▶ _Data listing_:
Segment Open

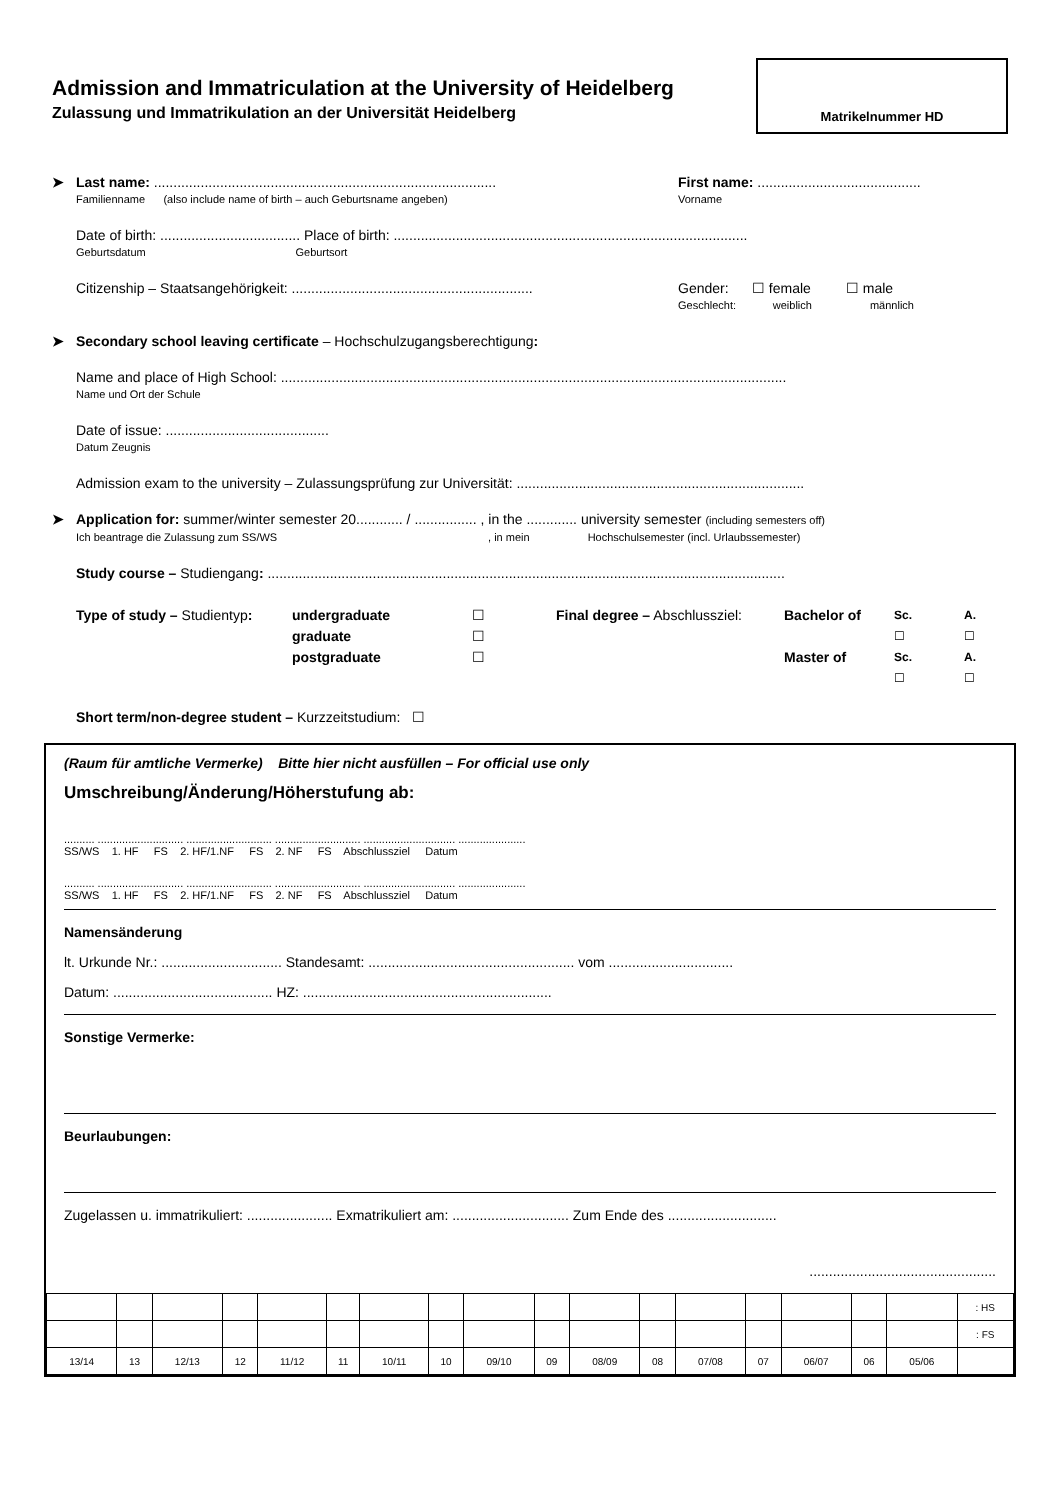Admission and Immatriculation at the University of Heidelberg
Zulassung und Immatrikulation an der Universität Heidelberg
Matrikelnummer HD
➤ Last name: ........................................................................................
Familienname (also include name of birth – auch Geburtsname angeben)
First name: ..........................................
Vorname
Date of birth: .................................... Place of birth: ...........................................................................................
Geburtsdatum Geburtsort
Citizenship – Staatsangehörigkeit: ..............................................................
Gender: ☐ female ☐ male
Geschlecht: weiblich männlich
➤ Secondary school leaving certificate – Hochschulzugangsberechtigung:
Name and place of High School: ..................................................................................................................................
Name und Ort der Schule
Date of issue: ..........................................
Datum Zeugnis
Admission exam to the university – Zulassungsprüfung zur Universität: ..........................................................................
➤ Application for: summer/winter semester 20............ / ................ , in the ............. university semester (including semesters off)
Ich beantrage die Zulassung zum SS/WS , in mein Hochschulsemester (incl. Urlaubssemester)
Study course – Studiengang: .....................................................................................................................................
Type of study – Studientyp:
undergraduate
graduate
postgraduate
☐
☐
☐
Final degree – Abschlussziel:
Bachelor of
Master of
Sc.
☐
Sc.
☐
A.
☐
A.
☐
Short term/non-degree student – Kurzzeitstudium: ☐
(Raum für amtliche Vermerke) Bitte hier nicht ausfüllen – For official use only
Umschreibung/Änderung/Höherstufung ab:
.......... ............................ ............................ ............................ .............................. ......................
SS/WS 1. HF FS 2. HF/1.NF FS 2. NF FS Abschlussziel Datum
.......... ............................ ............................ ............................ .............................. ......................
SS/WS 1. HF FS 2. HF/1.NF FS 2. NF FS Abschlussziel Datum
Namensänderung
lt. Urkunde Nr.: ............................... Standesamt: ..................................................... vom ................................
Datum: ......................................... HZ: ................................................................
Sonstige Vermerke:
Beurlaubungen:
Zugelassen u. immatrikuliert: ...................... Exmatrikuliert am: .............................. Zum Ende des ............................
................................................
| | | | | | | | | | | | | | | | | | : HS |
| | | | | | | | | | | | | | | | | | : FS |
| 13/14 | 13 | 12/13 | 12 | 11/12 | 11 | 10/11 | 10 | 09/10 | 09 | 08/09 | 08 | 07/08 | 07 | 06/07 | 06 | 05/06 | |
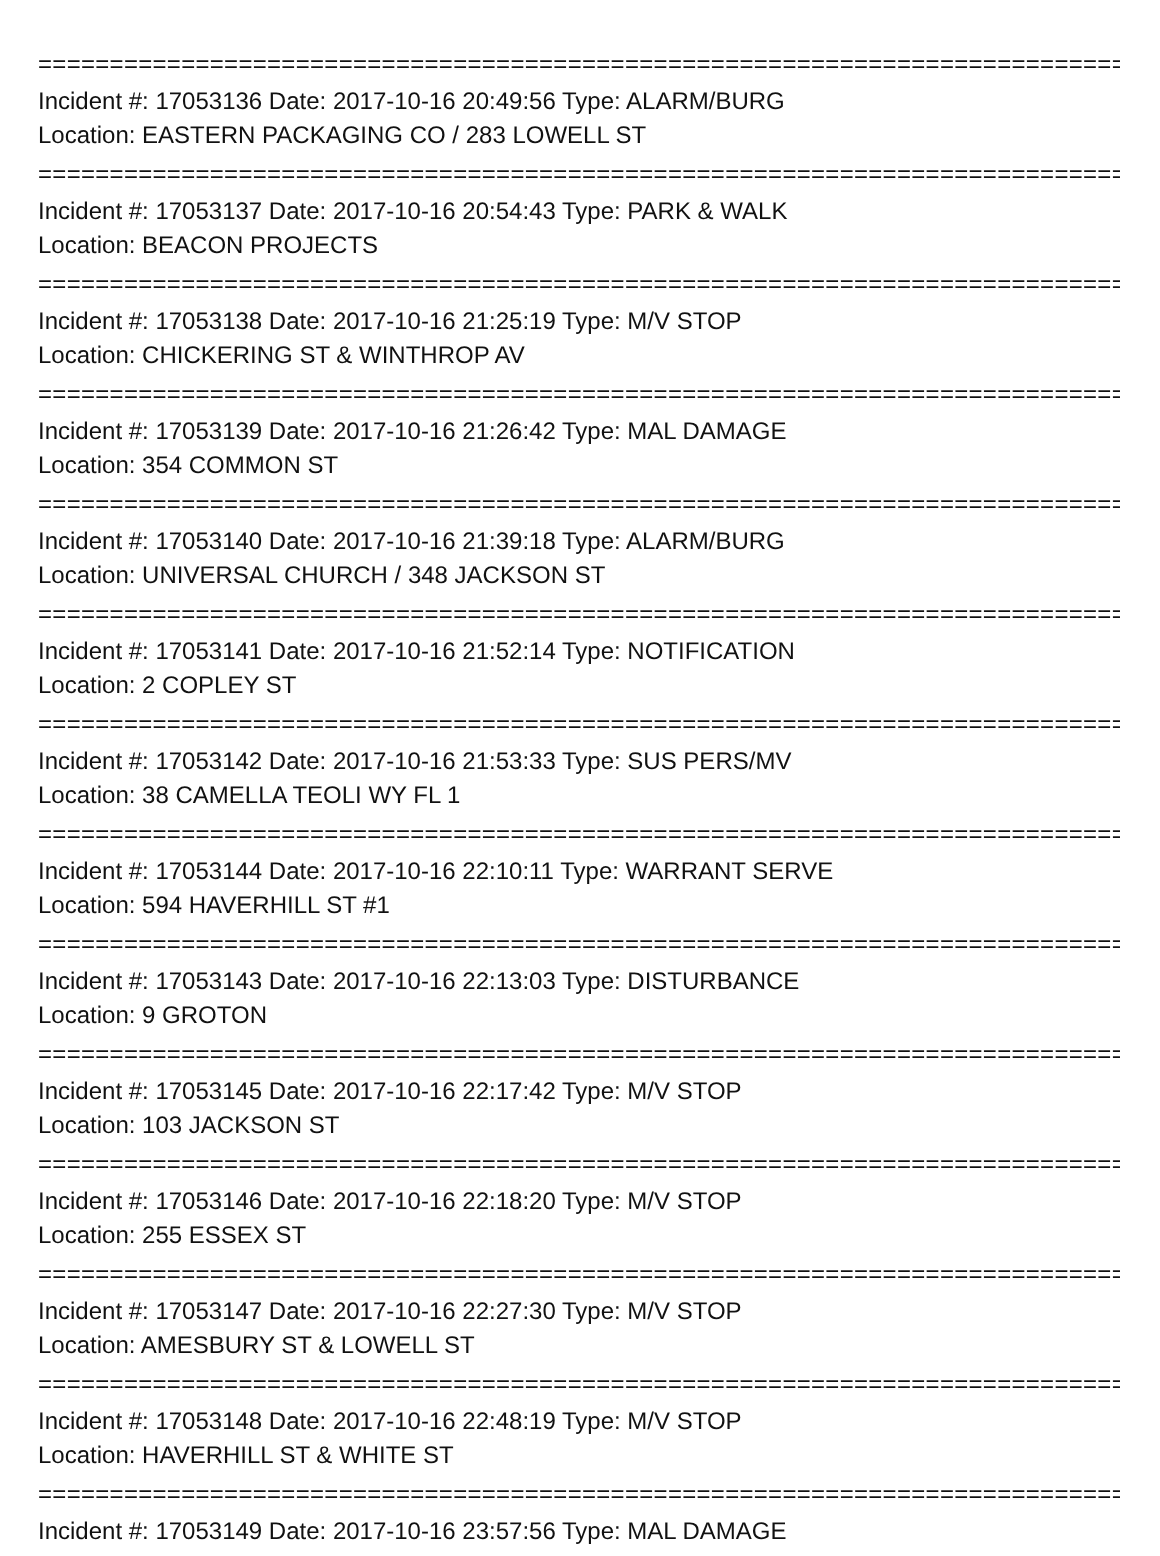================================================================================
Incident #: 17053136 Date: 2017-10-16 20:49:56 Type: ALARM/BURG
Location: EASTERN PACKAGING CO / 283 LOWELL ST
================================================================================
Incident #: 17053137 Date: 2017-10-16 20:54:43 Type: PARK & WALK
Location: BEACON PROJECTS
================================================================================
Incident #: 17053138 Date: 2017-10-16 21:25:19 Type: M/V STOP
Location: CHICKERING ST & WINTHROP AV
================================================================================
Incident #: 17053139 Date: 2017-10-16 21:26:42 Type: MAL DAMAGE
Location: 354 COMMON ST
================================================================================
Incident #: 17053140 Date: 2017-10-16 21:39:18 Type: ALARM/BURG
Location: UNIVERSAL CHURCH / 348 JACKSON ST
================================================================================
Incident #: 17053141 Date: 2017-10-16 21:52:14 Type: NOTIFICATION
Location: 2 COPLEY ST
================================================================================
Incident #: 17053142 Date: 2017-10-16 21:53:33 Type: SUS PERS/MV
Location: 38 CAMELLA TEOLI WY FL 1
================================================================================
Incident #: 17053144 Date: 2017-10-16 22:10:11 Type: WARRANT SERVE
Location: 594 HAVERHILL ST #1
================================================================================
Incident #: 17053143 Date: 2017-10-16 22:13:03 Type: DISTURBANCE
Location: 9 GROTON
================================================================================
Incident #: 17053145 Date: 2017-10-16 22:17:42 Type: M/V STOP
Location: 103 JACKSON ST
================================================================================
Incident #: 17053146 Date: 2017-10-16 22:18:20 Type: M/V STOP
Location: 255 ESSEX ST
================================================================================
Incident #: 17053147 Date: 2017-10-16 22:27:30 Type: M/V STOP
Location: AMESBURY ST & LOWELL ST
================================================================================
Incident #: 17053148 Date: 2017-10-16 22:48:19 Type: M/V STOP
Location: HAVERHILL ST & WHITE ST
================================================================================
Incident #: 17053149 Date: 2017-10-16 23:57:56 Type: MAL DAMAGE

Segment Closed

▶ _To do_: Lines of the listing above that contain the word "BURG" must all be copied.

▶ _Answer for this exercise_:
Incident #: 17053136 Date: 2017-10-16 20:49:56 Type: ALARM/BURG
Incident #: 17053140 Date: 2017-10-16 21:39:18 Type: ALARM/BURG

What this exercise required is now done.